Ms. Sissom’s request for review was denied by the Appeals Council, making the ALJ’s decision the Commissioner’s final decision for purposes of judicial review. Doyal v. Barnhart, 331 F.3d 758, 759 (10th Cir.2003). She then sought judicial review of the Commissioner’s decision. The district court affirmed the Commissioner’s denial of benefits, and Ms. Sissom now appeals.

II. Discussion

“In reviewing the [Commissioner’s] decision, we neither reweigh the evidence nor substitute our judgment for that of the agency.” Branum v. Barnhart, 385 F.3d 1268, 1270 (10th Cir.2004) (internal quotation marks omitted). Rather, “[w]e review the Commissioner’s decision to determine whether the factual findings are supported by substantial evidence in the record and whether the correct legal standards were applied.” Watkins v. Barnhart, 350 F.3d 1297, 1299 (10th Cir.2003). “Substantial evidence is such relevant evidence as a reasonable mind might accept as adequate to support a conclusion. It requires more than a scintilla, but less than a preponderance.” Lax, 489 F.3d at 1084 (citation omitted) (internal quotation marks omitted).

Ms. Sissom raises three challenges to the Commissioner’s decision: (1) the ALJ failed to apply the correct legal standards in evaluating the opinion of her treating physician, Dr. Jameson; (2) the ALJ’s RFC determination is not supported by substantial evidence; and (3) the ALJ did not conduct a proper step four analysis. 1

A. Treating Physician Evaluation

Ms. Sissom first argues that the ALJ did not properly evaluate the opinion of Dr. Jameson, her treating physician. According to Ms. Sissom, the ALJ “misapprehended the record and considered Dr. Jameson [as] merely a[n] worker’s com *765 pensation physician” and, as such, failed to accord him the deference due to a treating physician’s opinion. Aplt. Op. Br. at 25. She also argues the ALJ failed to apply the correct legal standards under Watkins in his evaluation of Dr. Jameson’s opinion.

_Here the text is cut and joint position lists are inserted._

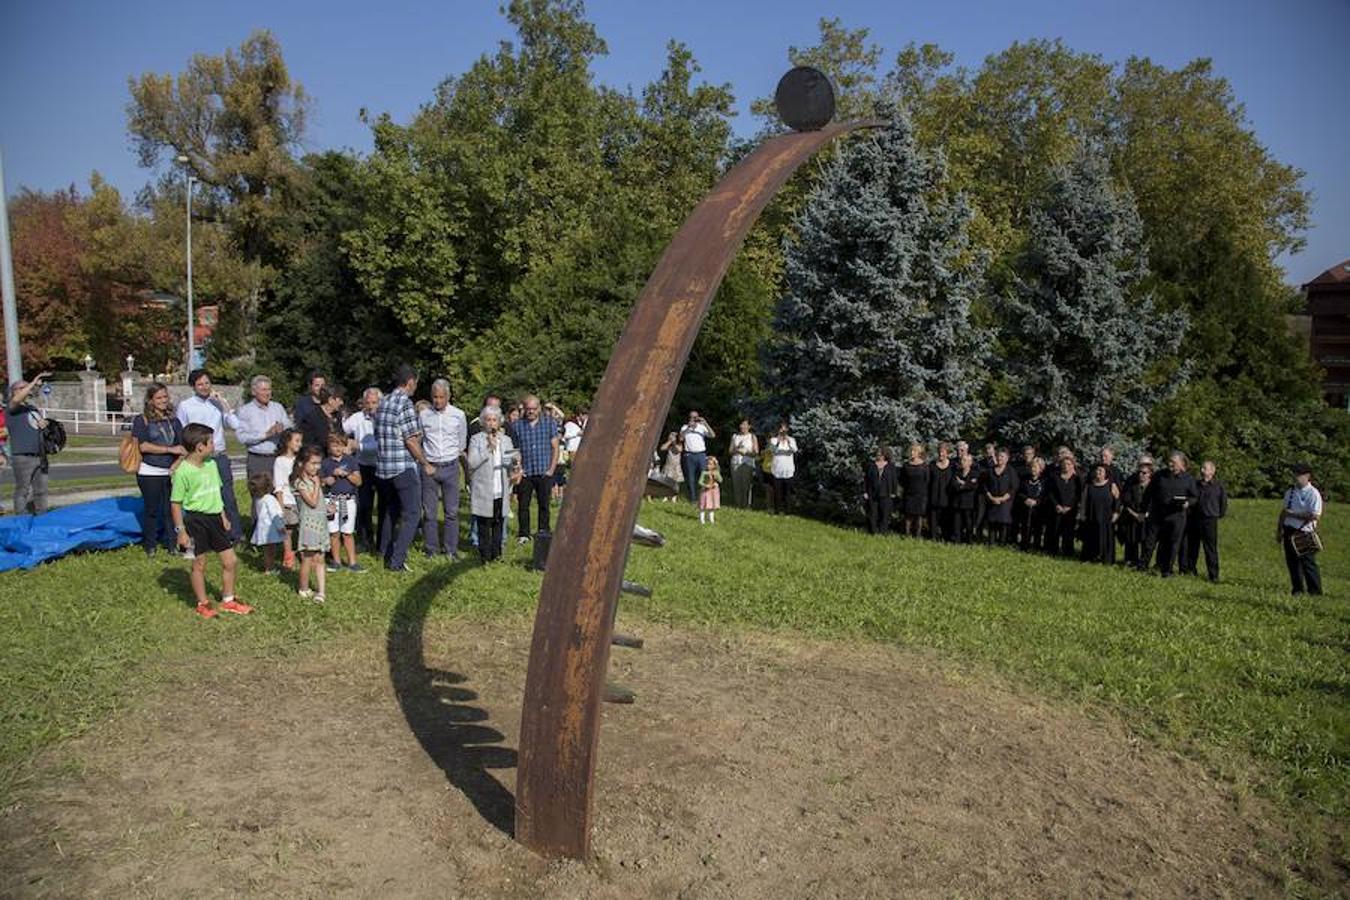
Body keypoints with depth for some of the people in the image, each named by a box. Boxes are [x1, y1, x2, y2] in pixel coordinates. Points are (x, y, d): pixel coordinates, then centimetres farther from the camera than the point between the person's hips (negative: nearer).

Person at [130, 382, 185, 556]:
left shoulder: (173, 420, 11)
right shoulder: (141, 420, -1)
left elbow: (182, 445, 8)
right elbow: (143, 446, -11)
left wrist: (177, 463, -8)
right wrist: (170, 450, -15)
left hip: (171, 472, 3)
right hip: (149, 473, -3)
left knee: (170, 509, 4)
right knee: (152, 510, 5)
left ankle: (171, 543, 15)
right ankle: (150, 545, 18)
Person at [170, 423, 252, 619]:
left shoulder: (211, 464, 5)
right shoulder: (183, 471, -16)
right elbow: (175, 503, -12)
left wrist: (224, 517, 17)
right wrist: (181, 531, -13)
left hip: (214, 517, 7)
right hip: (196, 519, -7)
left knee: (230, 560, 9)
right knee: (199, 564, 6)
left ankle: (228, 600, 26)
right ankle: (203, 604, 23)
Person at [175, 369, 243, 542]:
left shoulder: (219, 403, 4)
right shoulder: (185, 406, 1)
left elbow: (235, 425, -8)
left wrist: (222, 402, -10)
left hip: (219, 457, 1)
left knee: (228, 496, 2)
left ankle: (237, 536, 10)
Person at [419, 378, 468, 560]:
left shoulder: (459, 415, 1)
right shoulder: (424, 415, 2)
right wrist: (424, 464, 10)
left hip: (451, 466, 0)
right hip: (429, 467, 0)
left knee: (452, 511, 2)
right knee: (429, 511, 3)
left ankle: (451, 549, 11)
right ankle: (431, 549, 15)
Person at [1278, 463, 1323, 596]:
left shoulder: (1313, 494, -10)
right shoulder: (1290, 492, 11)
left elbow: (1315, 516, -18)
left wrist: (1294, 514, -17)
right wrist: (1279, 531, 14)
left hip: (1304, 535, -6)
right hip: (1289, 532, 6)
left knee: (1308, 564, -2)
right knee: (1292, 563, 11)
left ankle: (1315, 592, 9)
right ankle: (1297, 590, 22)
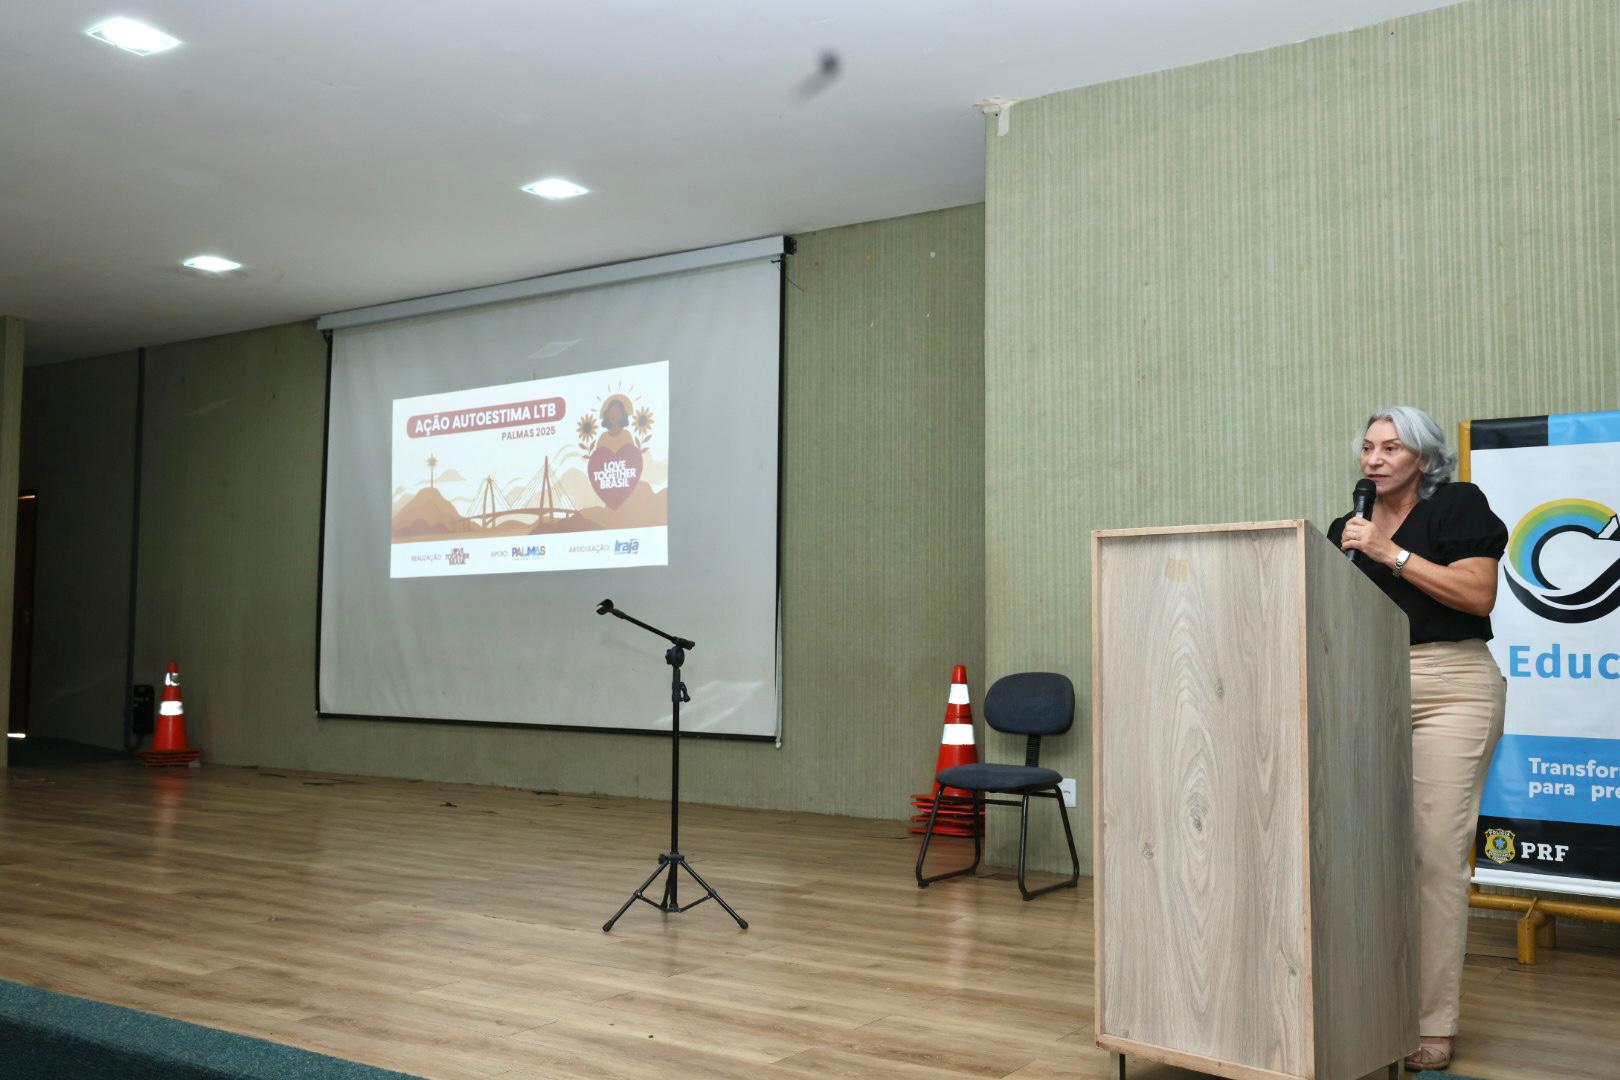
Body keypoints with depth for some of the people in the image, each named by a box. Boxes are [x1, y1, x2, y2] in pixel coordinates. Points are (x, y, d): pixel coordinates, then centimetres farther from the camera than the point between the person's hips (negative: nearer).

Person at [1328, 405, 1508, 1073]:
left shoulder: (1459, 506, 1)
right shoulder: (1346, 529, 16)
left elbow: (1478, 595, -10)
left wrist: (1392, 555, -13)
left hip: (1449, 687, -5)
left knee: (1437, 850, -8)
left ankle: (1434, 1025, -1)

“An ALJ must evaluate every medical opinion in the record” but the weight accorded to such “opinion[s] will vary according to the relationship between the disability claimant and the medical professional.” Hamlin v. Barnhart, 365 F.3d 1208, 1215 (10th Cir.2004). A “treating physician’s opinion is given particular weight because of his unique perspective to the medical evidence” and because a “medical professional who has dealt with a claimant and his maladies over a long period of time will have a deeper insight into the medical condition of the claimant than will a person who has examined a claimant but once, or who has only seen the claimant’s medical records.” Doyal, 331 F.3d at 762 (internal quotation marks omitted). Thus, a relationship of both duration and frequency is required for a treating relationship, see id., which is evidenced by the Social Security Administration’s regulations defining a “treating source” as someone

who provides you, or has provided you, with medical treatment or evaluation and who has, or has had, an ongoing treatment relationship with you. Generally, we will consider that you have an ongoing treatment relationship with [a physician] when the medical evidence establishes that you see, or have seen, the source with a frequency consistent with accepted medical practice for the type of treatment and/or evaluation required for your medical condition(s).